Forcing international domain name registrars (DNRs) – the organisations that manage the reservation and renewal of Internet domain names – to disclose the details of a domain registrant or to permanently block a domain name would amount to “jurisdictional overreach”, big DNRs such as GoDaddy have conveyed to the government, it is learnt.
On May 2, the Union Ministry of Electronics and Information Technology (MeitY) told the Delhi High Court that it was “exploring ways for holding registrar accountable to provide registrant data for lawful and legitimate purpose as and when sought by [Indian] LEAs (law-enforcement agencies) or in pursuance of Court Orders”.
A large number of DNRs are registered with the Internet Corporation for Assigned Names and Numbers (ICANN), a US-based global multistakeholder group and nonprofit organisation that regulates the structure of the Internet, including the allocation of domain names and Internet Protocol (IP) addresses.
‘Domain registrant’ refers to the individual, organisation, or entity that holds the rights to use a specific domain name.

### Questions on the material
a) Return the part of the domain registrar article starting at "On May 2, the" and ending at "specific domain name.".
b) In the listing, update the lines starting at the one that contains "coordinates (535, 264)." and ending at the one that contains "Identify the location" by changing "oil lamp" to "candle" and leaving everything else unchanged. Return only those lines.
The listing comes from a different source than the article on domain name registrars.

### Records provided
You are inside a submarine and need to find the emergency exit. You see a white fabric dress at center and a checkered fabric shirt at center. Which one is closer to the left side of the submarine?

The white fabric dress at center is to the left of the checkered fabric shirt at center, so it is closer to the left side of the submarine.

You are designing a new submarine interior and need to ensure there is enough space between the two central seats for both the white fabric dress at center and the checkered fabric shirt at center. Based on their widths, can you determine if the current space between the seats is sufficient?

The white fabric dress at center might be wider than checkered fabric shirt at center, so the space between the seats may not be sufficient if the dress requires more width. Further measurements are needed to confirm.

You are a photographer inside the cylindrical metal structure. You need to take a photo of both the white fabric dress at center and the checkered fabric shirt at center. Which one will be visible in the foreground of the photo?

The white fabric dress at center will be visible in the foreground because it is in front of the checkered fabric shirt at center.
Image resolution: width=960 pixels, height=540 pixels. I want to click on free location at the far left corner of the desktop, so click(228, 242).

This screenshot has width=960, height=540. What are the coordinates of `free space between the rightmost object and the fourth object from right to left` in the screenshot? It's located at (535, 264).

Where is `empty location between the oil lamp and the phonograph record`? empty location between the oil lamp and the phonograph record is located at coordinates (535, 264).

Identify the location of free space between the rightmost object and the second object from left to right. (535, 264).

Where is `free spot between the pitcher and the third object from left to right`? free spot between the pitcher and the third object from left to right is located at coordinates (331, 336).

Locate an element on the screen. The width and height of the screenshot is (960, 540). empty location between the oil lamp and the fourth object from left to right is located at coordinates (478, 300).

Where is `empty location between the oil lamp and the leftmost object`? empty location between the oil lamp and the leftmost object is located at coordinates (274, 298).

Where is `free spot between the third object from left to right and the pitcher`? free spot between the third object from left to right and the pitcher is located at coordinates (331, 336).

### Answers to the problems
a)
On May 2, the Union Ministry of Electronics and Information Technology (MeitY) told the Delhi High Court that it was “exploring ways for holding registrar accountable to provide registrant data for lawful and legitimate purpose as and when sought by [Indian] LEAs (law-enforcement agencies) or in pursuance of Court Orders”.
A large number of DNRs are registered with the Internet Corporation for Assigned Names and Numbers (ICANN), a US-based global multistakeholder group and nonprofit organisation that regulates the structure of the Internet, including the allocation of domain names and Internet Protocol (IP) addresses.
‘Domain registrant’ refers to the individual, organisation, or entity that holds the rights to use a specific domain name.

b)
Where is `empty location between the candle and the phonograph record`? empty location between the candle and the phonograph record is located at coordinates (535, 264).

Identify the location of free space between the rightmost object and the second object from left to right. (535, 264).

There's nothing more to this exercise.